Enough of the history and context, the new policies are welcome, far reaching and ambitious. There is a growing recognition that the principles enunciated are of the future and are most likely to remove the existential threat to the NHS.

 ‘At its core, the Neighbourhood Health Service will embody new principles that care should happen:

  • as locally as it can
  • digitally by default
  • in a patient’s home if possible
  • in a neighbourhood health centre (NHC) when needed
  • in a hospital if necessary

To make this possible to shift the pattern of health spending. Over the course of this plan, the share of expenditure on hospital care will fall, with proportionally greater investment in out-of-hospital care. This is not just a long-term ambition’.

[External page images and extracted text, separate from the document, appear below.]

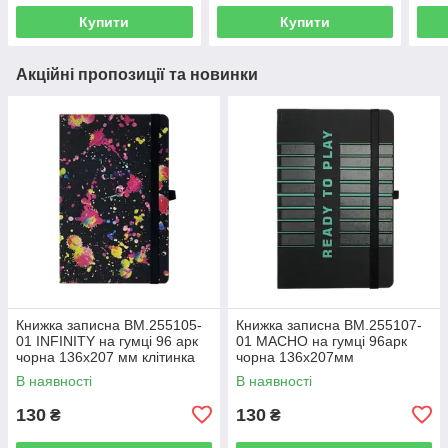
Купити
Купити
Акційні пропозиції та новинки
Книжка записна BM.255105-
Книжка записна BM.255107-
01 INFINITY на гумці 96 арк
01 MACHO на гумці 96арк
чорна 136х207 мм клітинка
чорна 136х207мм
(10)
кліт,офс.крем.,тв.лам.обк(10)
В наявності
В наявності
130
130
₴
₴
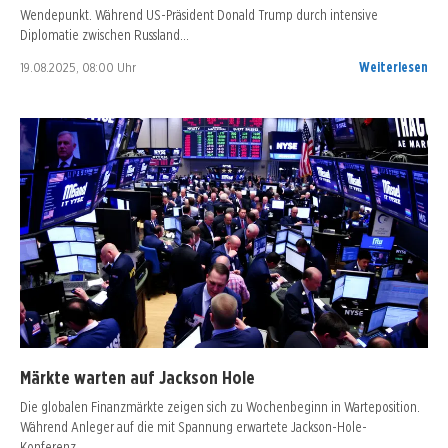
Wendepunkt. Während US-Präsident Donald Trump durch intensive
Diplomatie zwischen Russland…
19.08.2025, 08:00 Uhr
Weiterlesen
Märkte warten auf Jackson Hole
Die globalen Finanzmärkte zeigen sich zu Wochenbeginn in Warteposition.
Während Anleger auf die mit Spannung erwartete Jackson-Hole-
Konferenz…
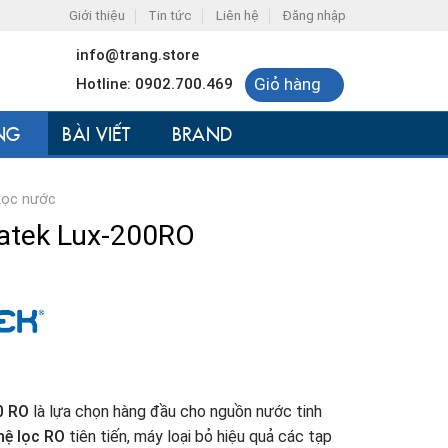
Giới thiệu
Tin tức
Liên hệ
Đăng nhập
info@trang.store
Giỏ hàng
Hotline: 0902.700.469
NG
BÀI VIẾT
BRAND
Lọc nước
atek Lux-200RO
0 RO
là lựa chọn hàng đầu cho nguồn nước tinh
ệ lọc RO
tiên tiến, máy loại bỏ hiệu quả các tạp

And the disrupter likely to be more powerful and long lasting than any previous is through technology, widely used the world over but much less so in the NHS. Why the latter is a good question? The key technological ‘game changer’ is likely to be the greatly expanded NHS App, key features being personalised data, access to certified third-party services and AI-powered navigation. Users will have more choices for their future health care and thereby more influence on healthcare future provision. The App in conjunction with a single patient record - digital preferably - and a health data research service, puts information at the centre of care and innovation. 

Whatever the NHS envisions the provision of health services, patients and future patients - the public - by their sheer volume will likely reshape health care provision even beyond the NHS. Social care will be subject to the same forces. The 10 Year Plan anticipates this new direction. A huge opportunity for community-based services. We need to prepare now.